Ich treffe mal wieder auf Matthias und gehe ein Stück mit ihm gemeinsam. Mittlerweile würde ich mir Gedanken machen, sollte ich ihn ein paar Tage nicht sehen. Während unseres „Pilger-Plausches“ lichtet sich der Nebel und enthüllt die „Via Aquitana“ in ihrer ganzen gradlinigen Pracht. Auf dieser Route transportierten seinerzeit die Römer das in Astorga geschürfte Gold bis nach Bordeaux. Ein sicherlich langweiliger Job.

Es hat gut getan, zu plaudern und für ein paar Kilometer den Fahrradsattel verlassen zu können. Doch ich muss schließlich meinen heutigen Wendepunkt noch finden und von dort aus auch wieder zurück zum Start. So trennen sich unsere Wege in der Gewissheit, das wir uns bestimmt bald wiederzusehen.

Bei der Vorstellung, dieses Wegstück zu Fuß gehen zu müssen, gruselt es mich ein wenig.

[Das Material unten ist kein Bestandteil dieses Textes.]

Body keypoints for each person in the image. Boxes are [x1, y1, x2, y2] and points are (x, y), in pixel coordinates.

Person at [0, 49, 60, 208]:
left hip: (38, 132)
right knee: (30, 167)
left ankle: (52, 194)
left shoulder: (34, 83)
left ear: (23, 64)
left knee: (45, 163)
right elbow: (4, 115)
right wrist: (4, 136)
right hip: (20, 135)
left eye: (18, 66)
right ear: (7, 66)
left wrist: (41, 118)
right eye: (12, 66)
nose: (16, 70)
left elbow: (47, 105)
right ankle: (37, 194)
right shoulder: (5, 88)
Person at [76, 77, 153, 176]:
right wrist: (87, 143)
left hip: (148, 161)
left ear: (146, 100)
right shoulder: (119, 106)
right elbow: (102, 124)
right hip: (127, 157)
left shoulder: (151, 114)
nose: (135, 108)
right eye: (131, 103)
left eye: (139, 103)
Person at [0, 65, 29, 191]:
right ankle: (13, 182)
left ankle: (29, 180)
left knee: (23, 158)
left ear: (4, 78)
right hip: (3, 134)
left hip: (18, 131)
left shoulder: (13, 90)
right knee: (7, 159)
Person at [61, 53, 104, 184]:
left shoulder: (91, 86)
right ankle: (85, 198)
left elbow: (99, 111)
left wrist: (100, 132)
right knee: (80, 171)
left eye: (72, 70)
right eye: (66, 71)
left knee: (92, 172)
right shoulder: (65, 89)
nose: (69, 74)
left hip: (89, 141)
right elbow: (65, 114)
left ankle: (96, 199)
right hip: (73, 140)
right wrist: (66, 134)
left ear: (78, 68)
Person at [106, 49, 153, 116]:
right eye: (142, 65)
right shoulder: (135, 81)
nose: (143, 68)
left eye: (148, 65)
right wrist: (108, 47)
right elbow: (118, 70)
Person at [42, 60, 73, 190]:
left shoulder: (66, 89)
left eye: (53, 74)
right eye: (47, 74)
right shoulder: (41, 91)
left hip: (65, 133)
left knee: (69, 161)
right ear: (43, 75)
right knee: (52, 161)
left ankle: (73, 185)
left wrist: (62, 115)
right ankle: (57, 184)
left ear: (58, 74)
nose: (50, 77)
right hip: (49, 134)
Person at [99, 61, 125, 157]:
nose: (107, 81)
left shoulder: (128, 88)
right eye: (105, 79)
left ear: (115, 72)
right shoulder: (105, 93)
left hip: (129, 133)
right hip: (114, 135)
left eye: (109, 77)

Schon mit dem Fahrrad habe ich das Gefühl, nicht wirklich vorwärts zu kommen. Aber zu Fuß wäre es ja wie auf einem Laufband. In einer Senke taucht plötzlich der kleine Flecken „Calzadilla de la Cueza“ auf. Ein Blick auf den Wegstreckenzähler bringt die Erkenntnis, dass dies meine heutige Wendemarke ist.

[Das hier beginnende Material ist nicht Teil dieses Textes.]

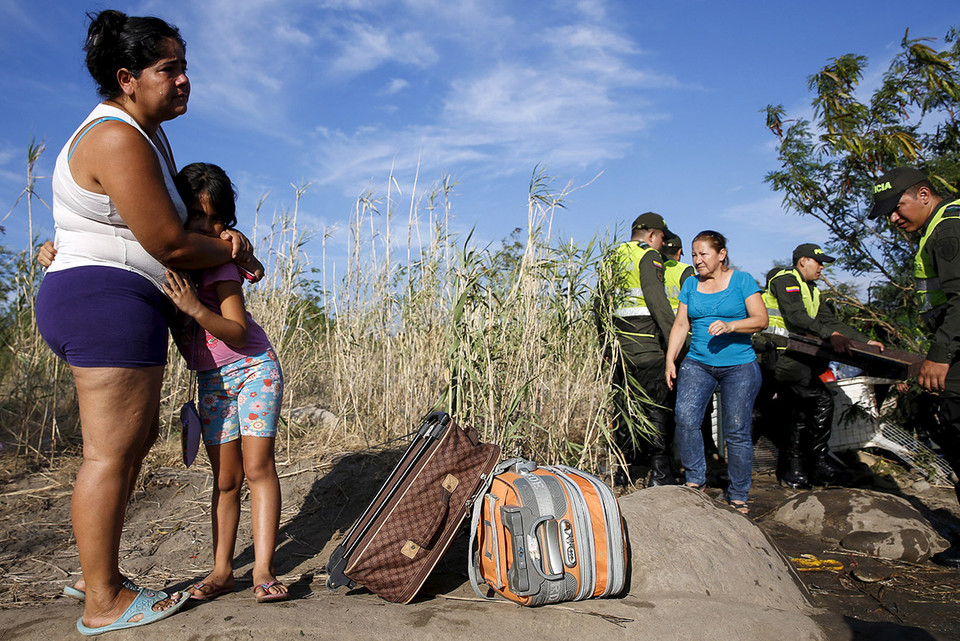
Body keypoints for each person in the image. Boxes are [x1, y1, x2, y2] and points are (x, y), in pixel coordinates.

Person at [34, 10, 262, 635]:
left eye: (185, 66)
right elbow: (170, 242)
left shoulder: (146, 134)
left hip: (111, 301)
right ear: (127, 77)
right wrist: (234, 251)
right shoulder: (116, 137)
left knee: (126, 450)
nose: (185, 80)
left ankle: (95, 572)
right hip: (103, 301)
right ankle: (101, 602)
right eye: (171, 69)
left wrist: (223, 237)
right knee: (109, 454)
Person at [163, 163, 289, 603]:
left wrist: (195, 308)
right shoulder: (173, 266)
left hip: (254, 368)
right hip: (212, 381)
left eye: (219, 220)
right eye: (199, 218)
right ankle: (221, 572)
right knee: (225, 480)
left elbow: (236, 332)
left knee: (257, 469)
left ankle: (263, 570)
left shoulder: (219, 266)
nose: (212, 229)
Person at [869, 166, 960, 567]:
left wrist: (939, 356)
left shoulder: (948, 230)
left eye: (897, 206)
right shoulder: (937, 229)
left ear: (924, 194)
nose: (893, 217)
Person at [760, 244, 882, 488]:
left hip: (795, 358)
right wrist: (830, 335)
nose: (822, 267)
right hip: (777, 357)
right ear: (803, 261)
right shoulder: (787, 280)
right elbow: (796, 317)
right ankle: (813, 465)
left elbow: (830, 321)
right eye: (818, 262)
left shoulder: (813, 291)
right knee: (819, 400)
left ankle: (803, 468)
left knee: (802, 409)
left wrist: (864, 341)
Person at [665, 231, 768, 514]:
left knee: (735, 431)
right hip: (698, 363)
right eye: (694, 254)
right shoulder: (690, 284)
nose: (697, 260)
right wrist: (670, 359)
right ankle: (696, 481)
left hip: (739, 366)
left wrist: (731, 325)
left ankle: (738, 496)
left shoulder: (742, 281)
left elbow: (761, 320)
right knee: (686, 419)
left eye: (703, 254)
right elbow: (680, 325)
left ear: (721, 254)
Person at [611, 212, 677, 486]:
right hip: (648, 347)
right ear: (651, 235)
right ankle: (660, 475)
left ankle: (626, 474)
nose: (663, 244)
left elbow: (598, 306)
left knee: (625, 412)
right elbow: (657, 301)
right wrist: (676, 342)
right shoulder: (648, 255)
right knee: (656, 409)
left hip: (620, 352)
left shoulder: (611, 257)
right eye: (662, 238)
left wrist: (608, 344)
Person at [662, 232, 721, 466]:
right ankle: (706, 455)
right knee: (698, 408)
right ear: (679, 253)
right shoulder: (687, 273)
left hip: (659, 346)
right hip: (687, 348)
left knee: (672, 408)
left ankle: (672, 459)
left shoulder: (653, 268)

Mein heutiger Stellplatz auf der Hochebene bei „Calzadilla de la Cueza“

16. Tag: Von Calzadilla de la Cueza nach Sahagún (23 Kilometer)

Die heutige Etappe bietet zwei Varianten. Die eine führt über Straße und holprigen Feldweg, die andere nur über Straße. Die Entscheidung fällt mir nicht schwer. Ich wähle die „Straße der Betonmischer“. Diesen Namen gebe ich der N-120, die wegen der parallel verlaufenden Autobahn verkehrstechnisch ausgetrocknet ist und fast ausschließlich von Betonmischern befahren wird.

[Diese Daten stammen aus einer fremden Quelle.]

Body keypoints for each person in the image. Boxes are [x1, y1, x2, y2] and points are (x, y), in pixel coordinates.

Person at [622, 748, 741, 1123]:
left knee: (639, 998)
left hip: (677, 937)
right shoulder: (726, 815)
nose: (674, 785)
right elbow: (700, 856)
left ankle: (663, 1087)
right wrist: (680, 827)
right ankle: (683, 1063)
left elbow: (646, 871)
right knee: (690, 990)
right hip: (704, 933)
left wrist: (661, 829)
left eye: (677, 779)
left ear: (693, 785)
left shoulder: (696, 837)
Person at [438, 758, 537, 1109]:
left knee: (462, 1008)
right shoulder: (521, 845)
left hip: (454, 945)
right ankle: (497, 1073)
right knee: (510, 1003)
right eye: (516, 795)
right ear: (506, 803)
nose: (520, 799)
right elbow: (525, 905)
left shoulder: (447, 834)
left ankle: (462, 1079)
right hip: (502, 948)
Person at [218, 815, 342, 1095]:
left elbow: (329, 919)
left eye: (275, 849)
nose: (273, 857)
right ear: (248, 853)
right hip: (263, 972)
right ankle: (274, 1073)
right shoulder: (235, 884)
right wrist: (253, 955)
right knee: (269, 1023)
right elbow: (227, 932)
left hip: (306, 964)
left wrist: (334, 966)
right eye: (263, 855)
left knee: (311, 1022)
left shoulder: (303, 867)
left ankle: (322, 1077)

Adobe-Bauten mit Lehmziegeln

Über Terradillos de los Templarios, das nun am Straßenrand auftaucht, habe ich zuvor gelesen, dass es im Mittelalter ein Stützpunkt des Templerordens gewesen sein soll. Die Ordensritter hatten sich den Schutz der Pilger auf dem Jakobsweg zur Aufgabe gemacht. Von dieser ruhmreichen Vergangenheit ist in dem winzigen Weiler heute nichts mehr zu erkennen. Einige baufällige Häuser, darunter auch die in der Region häufig vorkommenden Adobe-Bauten (Gebäude aus Lehmziegeln), gruppieren sich um eine kleine Kirche. So viel zum Höhepunkt meiner heutigen Etappe.

Noch dreizehn Kilometer bis Sahagún. Die Strecke ist derart reizarm, dass ich anfange die Betonmischer zu zählen. Auf jeden Kilometer kommen drei von diesen Ungetümen. Wo bringen die ihre Ladung nur hin?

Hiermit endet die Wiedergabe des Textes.